> DATA EXTRACT
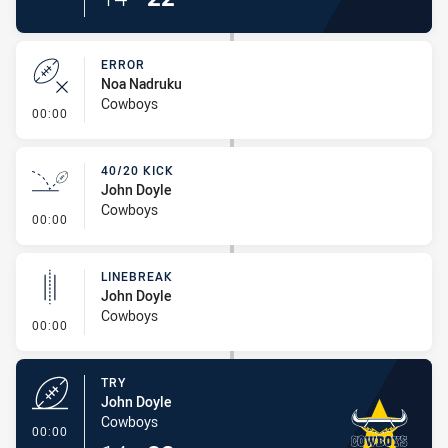
ERROR
Noa Nadruku
Cowboys
- Error
00:00
40/20 KICK
John Doyle
Cowboys
- 40/20 Kick
00:00
LINEBREAK
John Doyle
Cowboys
- Linebreak
00:00
TRY
John Doyle
Cowboys
- Try
00:00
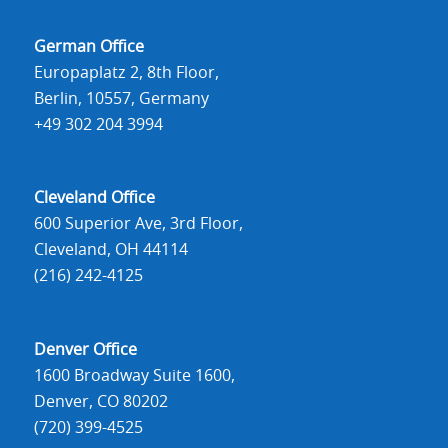
German Office
Europaplatz 2, 8th Floor,
Berlin, 10557, Germany
+49 302 204 3994
Cleveland Office
600 Superior Ave, 3rd Floor,
Cleveland, OH 44114
(216) 242-4125
Denver Office
1600 Broadway Suite 1600,
Denver, CO 80202
(720) 399-4525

> TO DO
In the transcription, every picture is to be excluded and the records above given again exactly.

> EXERCISE SOLUTION
ERROR
Noa Nadruku
Cowboys
- Error
00:00
40/20 KICK
John Doyle
Cowboys
- 40/20 Kick
00:00
LINEBREAK
John Doyle
Cowboys
- Linebreak
00:00
TRY
John Doyle
Cowboys
- Try
00:00
German Office
Europaplatz 2, 8th Floor,
Berlin, 10557, Germany
+49 302 204 3994
Cleveland Office
600 Superior Ave, 3rd Floor,
Cleveland, OH 44114
(216) 242-4125
Denver Office
1600 Broadway Suite 1600,
Denver, CO 80202
(720) 399-4525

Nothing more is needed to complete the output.